* [What you will do]: Go through the material below, count the lines with the word "stone", and reply with the count alone.
-------- Records for the task
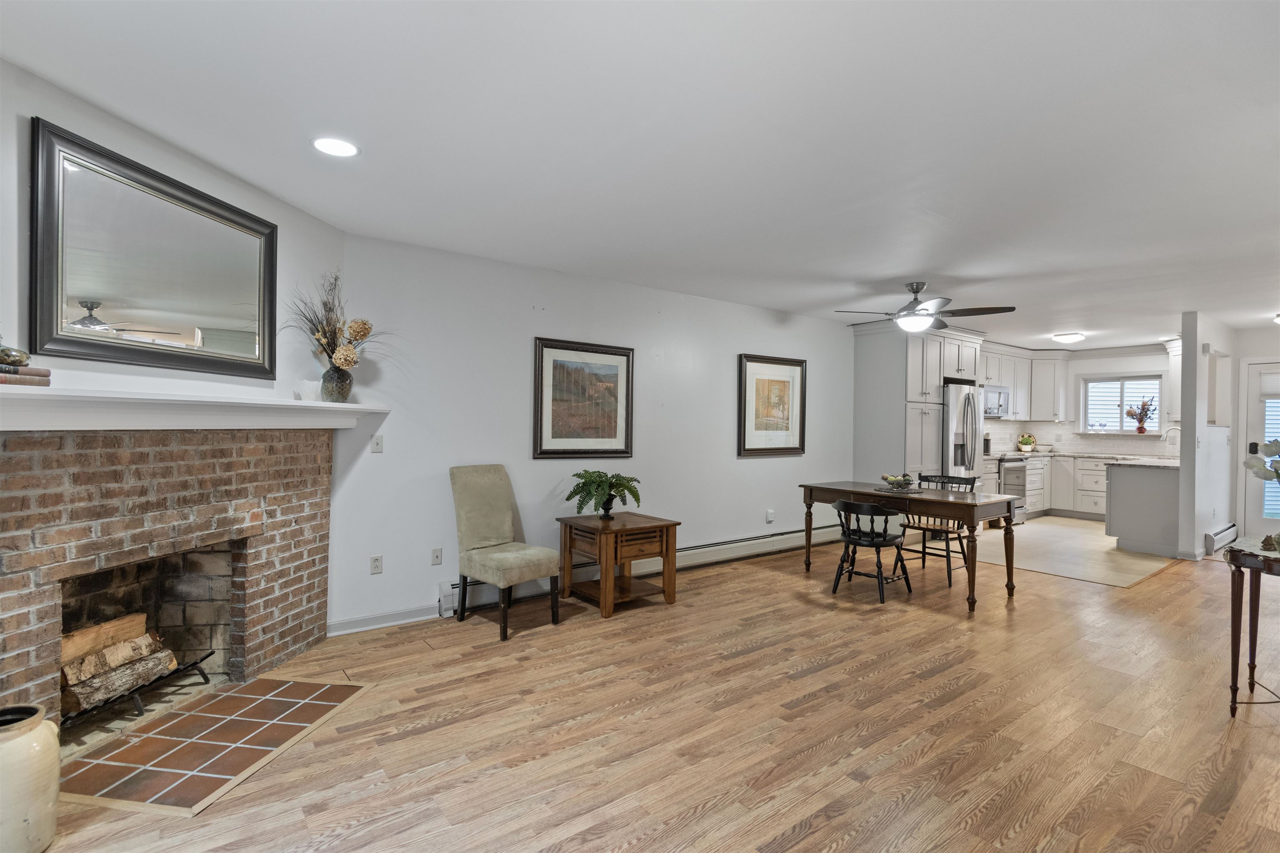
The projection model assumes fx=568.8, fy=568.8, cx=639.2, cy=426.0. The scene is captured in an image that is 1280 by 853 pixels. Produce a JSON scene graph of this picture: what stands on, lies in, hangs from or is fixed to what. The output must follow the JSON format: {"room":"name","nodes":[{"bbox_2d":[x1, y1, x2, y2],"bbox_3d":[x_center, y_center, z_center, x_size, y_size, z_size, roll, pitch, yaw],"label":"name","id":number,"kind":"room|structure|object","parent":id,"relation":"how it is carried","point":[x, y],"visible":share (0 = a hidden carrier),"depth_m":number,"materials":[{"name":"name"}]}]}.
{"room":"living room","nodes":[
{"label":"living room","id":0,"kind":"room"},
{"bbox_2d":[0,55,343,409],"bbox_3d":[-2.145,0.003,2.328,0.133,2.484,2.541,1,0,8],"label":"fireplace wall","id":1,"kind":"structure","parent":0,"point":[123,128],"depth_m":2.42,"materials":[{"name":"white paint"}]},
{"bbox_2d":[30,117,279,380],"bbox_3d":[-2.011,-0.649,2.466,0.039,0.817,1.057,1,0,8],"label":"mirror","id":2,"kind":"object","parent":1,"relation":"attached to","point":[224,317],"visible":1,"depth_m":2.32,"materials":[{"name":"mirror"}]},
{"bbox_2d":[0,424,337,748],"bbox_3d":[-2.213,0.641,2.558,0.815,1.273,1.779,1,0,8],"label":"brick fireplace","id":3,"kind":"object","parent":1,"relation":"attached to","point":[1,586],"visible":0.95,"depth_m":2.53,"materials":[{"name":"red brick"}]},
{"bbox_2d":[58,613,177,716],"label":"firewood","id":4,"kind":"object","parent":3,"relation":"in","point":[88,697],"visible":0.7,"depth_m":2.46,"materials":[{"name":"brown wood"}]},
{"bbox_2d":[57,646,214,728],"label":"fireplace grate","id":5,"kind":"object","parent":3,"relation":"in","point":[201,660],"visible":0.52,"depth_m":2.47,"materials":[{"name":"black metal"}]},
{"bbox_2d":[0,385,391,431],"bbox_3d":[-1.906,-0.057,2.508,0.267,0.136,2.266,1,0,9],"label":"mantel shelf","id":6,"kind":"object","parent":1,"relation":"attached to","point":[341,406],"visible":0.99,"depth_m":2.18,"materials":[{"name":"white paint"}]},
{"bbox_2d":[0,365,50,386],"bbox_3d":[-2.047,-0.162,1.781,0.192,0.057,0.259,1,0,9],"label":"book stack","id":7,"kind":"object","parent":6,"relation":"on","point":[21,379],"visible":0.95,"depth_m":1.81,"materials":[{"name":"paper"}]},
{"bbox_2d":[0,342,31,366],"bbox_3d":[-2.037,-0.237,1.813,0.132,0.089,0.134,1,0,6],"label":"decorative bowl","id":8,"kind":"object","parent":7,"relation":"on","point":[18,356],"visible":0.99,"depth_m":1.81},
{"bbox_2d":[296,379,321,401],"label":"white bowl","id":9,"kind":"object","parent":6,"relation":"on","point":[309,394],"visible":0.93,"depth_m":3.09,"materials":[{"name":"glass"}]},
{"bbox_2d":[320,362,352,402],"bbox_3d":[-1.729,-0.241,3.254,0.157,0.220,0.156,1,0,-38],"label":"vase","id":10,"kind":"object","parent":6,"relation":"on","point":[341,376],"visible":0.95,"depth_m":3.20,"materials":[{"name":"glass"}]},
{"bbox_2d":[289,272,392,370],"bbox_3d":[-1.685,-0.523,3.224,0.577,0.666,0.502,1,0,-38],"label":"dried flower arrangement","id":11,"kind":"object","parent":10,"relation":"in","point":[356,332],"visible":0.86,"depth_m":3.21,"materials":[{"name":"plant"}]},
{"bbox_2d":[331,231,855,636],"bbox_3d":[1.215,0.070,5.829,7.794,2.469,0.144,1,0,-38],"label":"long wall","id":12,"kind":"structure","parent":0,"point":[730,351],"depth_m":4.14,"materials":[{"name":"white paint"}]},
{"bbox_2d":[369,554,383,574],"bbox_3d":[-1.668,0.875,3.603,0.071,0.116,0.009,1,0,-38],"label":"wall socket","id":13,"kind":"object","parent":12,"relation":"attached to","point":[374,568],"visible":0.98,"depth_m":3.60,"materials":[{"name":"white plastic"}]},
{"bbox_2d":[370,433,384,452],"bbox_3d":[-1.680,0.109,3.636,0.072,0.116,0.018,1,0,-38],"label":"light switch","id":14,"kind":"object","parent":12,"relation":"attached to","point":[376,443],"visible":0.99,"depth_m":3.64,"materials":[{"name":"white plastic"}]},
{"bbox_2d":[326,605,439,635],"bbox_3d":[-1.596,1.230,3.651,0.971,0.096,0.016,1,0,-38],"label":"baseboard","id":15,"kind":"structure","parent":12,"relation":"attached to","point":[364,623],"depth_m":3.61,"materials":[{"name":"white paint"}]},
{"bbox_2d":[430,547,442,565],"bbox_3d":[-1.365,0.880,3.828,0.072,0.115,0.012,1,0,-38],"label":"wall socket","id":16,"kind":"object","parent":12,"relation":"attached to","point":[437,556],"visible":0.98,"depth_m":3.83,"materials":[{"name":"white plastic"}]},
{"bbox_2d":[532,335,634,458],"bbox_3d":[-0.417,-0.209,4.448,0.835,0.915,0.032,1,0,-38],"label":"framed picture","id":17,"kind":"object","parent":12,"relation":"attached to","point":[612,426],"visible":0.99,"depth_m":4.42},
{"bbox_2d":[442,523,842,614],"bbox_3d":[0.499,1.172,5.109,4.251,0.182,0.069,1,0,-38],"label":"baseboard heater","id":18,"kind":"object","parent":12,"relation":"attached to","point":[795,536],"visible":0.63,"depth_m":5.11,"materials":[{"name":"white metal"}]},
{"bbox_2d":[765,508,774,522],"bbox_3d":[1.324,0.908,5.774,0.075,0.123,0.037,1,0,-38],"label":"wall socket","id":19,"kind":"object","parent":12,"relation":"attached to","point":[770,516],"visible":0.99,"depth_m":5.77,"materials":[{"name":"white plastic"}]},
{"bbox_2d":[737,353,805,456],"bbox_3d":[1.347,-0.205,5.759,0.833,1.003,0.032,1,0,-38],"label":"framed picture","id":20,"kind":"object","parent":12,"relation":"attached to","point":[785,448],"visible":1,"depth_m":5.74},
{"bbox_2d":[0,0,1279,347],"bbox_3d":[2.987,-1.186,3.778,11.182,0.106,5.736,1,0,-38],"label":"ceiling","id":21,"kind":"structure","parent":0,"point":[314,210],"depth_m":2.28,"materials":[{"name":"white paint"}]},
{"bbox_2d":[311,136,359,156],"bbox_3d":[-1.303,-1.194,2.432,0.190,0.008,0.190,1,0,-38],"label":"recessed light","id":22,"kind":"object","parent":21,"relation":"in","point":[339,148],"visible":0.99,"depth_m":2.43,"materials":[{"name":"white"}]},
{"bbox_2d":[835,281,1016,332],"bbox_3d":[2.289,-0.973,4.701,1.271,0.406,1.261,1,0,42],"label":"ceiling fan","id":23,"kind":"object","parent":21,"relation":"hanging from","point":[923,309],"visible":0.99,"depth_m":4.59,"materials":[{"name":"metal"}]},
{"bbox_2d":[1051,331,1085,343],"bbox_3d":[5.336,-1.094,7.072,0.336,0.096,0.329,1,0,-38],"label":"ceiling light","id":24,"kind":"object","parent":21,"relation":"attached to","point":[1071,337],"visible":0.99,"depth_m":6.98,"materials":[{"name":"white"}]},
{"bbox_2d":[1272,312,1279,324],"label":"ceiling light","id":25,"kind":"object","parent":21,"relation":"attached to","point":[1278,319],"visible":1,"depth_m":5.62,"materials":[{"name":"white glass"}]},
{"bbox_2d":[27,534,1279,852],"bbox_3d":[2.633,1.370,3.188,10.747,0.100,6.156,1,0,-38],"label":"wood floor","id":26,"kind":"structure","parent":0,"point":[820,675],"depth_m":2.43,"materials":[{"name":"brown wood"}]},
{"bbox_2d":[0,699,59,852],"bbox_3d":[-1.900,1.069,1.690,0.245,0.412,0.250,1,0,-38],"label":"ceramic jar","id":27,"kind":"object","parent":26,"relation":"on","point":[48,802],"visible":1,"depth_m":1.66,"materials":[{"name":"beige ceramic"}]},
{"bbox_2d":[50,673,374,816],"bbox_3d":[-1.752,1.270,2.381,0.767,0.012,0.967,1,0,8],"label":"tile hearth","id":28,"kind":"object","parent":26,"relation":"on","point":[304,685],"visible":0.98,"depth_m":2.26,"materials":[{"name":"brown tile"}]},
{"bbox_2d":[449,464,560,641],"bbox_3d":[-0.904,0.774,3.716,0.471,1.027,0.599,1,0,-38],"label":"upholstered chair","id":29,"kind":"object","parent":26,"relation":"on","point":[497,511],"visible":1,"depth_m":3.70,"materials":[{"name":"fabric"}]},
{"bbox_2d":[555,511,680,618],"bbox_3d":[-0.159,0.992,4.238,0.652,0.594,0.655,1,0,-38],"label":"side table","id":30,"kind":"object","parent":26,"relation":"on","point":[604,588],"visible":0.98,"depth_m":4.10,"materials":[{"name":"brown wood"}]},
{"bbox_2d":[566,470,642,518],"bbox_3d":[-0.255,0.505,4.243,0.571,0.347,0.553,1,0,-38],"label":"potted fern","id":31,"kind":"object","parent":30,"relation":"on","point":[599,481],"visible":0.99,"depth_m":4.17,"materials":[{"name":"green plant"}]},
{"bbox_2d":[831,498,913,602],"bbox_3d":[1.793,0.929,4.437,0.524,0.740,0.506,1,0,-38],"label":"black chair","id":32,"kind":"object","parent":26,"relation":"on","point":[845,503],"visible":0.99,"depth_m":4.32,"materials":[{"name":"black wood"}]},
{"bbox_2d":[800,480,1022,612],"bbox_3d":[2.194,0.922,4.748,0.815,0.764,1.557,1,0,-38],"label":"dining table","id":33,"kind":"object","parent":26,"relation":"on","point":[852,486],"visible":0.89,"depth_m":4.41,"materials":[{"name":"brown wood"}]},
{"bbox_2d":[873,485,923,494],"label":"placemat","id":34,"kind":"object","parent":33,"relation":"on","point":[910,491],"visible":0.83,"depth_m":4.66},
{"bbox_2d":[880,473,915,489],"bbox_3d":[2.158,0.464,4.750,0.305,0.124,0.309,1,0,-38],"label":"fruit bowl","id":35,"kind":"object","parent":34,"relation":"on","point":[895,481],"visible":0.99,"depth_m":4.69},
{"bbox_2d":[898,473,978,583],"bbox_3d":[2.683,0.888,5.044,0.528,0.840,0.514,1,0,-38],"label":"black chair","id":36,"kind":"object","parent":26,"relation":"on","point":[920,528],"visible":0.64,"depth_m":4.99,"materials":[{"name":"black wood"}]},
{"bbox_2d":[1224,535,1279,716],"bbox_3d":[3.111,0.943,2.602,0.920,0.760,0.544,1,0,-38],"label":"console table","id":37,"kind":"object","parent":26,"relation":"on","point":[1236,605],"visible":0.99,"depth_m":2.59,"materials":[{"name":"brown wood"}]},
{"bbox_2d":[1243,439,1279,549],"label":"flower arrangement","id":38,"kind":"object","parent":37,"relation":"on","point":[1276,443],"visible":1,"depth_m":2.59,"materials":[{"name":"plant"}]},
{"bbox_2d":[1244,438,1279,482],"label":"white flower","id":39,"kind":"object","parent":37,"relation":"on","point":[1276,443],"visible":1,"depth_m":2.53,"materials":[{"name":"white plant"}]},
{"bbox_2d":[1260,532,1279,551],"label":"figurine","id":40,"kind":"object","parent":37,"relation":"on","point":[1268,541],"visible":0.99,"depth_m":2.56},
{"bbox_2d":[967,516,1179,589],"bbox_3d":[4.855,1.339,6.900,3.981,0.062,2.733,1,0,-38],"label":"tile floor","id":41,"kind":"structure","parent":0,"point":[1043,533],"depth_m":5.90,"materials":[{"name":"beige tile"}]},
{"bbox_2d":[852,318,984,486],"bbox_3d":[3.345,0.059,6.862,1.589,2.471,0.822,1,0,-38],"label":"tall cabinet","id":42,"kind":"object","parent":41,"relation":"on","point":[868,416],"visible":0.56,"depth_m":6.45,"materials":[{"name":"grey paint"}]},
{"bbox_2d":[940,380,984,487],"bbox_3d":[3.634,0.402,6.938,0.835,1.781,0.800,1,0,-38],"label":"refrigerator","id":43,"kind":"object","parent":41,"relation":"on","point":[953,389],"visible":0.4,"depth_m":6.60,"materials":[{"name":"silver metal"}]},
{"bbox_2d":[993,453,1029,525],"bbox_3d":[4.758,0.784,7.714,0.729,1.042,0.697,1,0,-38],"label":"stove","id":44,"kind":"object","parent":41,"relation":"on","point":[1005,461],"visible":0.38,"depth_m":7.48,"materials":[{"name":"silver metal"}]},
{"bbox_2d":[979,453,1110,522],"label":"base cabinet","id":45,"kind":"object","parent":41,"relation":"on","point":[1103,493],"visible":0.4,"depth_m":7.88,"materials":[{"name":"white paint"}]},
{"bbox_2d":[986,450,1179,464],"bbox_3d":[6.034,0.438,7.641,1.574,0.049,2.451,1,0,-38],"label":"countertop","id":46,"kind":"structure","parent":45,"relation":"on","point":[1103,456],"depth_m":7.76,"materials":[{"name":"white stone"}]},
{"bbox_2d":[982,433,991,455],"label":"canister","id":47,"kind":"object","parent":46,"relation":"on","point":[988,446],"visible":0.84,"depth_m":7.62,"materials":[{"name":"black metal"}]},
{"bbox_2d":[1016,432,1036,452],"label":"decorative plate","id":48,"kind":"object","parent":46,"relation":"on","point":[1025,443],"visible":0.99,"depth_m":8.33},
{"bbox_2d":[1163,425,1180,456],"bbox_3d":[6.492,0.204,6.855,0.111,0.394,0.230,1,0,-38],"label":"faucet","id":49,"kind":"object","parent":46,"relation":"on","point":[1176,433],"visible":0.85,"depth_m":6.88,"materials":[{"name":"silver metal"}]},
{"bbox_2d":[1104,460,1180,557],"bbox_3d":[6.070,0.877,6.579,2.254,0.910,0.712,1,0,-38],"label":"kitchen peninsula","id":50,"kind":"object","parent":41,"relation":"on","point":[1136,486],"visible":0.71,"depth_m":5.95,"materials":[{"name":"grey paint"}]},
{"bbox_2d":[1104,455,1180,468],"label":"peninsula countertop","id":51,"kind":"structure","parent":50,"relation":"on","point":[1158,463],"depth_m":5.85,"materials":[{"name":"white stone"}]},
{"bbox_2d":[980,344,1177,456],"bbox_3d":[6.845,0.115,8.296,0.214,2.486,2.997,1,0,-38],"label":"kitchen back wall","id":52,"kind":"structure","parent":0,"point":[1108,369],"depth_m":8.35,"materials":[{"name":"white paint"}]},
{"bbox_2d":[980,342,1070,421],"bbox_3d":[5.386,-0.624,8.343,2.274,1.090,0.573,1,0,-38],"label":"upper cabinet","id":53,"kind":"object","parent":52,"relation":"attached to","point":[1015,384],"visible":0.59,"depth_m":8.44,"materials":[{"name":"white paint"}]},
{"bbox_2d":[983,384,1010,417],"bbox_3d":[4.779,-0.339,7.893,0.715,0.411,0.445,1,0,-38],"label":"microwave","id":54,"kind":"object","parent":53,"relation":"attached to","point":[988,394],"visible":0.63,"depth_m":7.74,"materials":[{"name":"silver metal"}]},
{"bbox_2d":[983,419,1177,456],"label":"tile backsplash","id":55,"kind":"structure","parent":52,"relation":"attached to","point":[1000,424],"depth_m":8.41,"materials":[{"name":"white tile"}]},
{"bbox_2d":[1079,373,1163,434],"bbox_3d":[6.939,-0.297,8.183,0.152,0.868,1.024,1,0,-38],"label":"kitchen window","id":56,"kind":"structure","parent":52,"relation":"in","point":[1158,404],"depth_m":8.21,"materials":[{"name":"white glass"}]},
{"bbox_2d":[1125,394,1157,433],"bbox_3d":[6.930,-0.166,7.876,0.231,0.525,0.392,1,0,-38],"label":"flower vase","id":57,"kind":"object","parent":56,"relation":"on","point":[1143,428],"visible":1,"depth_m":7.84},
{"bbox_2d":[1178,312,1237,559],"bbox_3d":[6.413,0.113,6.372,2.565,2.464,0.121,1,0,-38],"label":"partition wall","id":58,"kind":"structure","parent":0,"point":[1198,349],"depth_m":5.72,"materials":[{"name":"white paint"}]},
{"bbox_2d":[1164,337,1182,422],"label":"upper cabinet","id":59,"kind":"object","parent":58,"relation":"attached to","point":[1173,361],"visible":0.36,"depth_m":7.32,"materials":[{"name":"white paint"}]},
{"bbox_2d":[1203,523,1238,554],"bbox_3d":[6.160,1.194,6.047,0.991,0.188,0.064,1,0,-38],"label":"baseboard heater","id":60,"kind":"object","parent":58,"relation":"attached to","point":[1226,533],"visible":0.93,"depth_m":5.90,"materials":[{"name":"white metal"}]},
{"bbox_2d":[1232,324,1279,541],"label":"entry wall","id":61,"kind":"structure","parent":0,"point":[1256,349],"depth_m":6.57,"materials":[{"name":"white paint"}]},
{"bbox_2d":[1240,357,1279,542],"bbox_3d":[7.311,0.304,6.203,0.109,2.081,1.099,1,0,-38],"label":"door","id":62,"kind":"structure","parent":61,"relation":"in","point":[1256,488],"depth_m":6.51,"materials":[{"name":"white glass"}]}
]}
----------------
* [Exercise output]: 2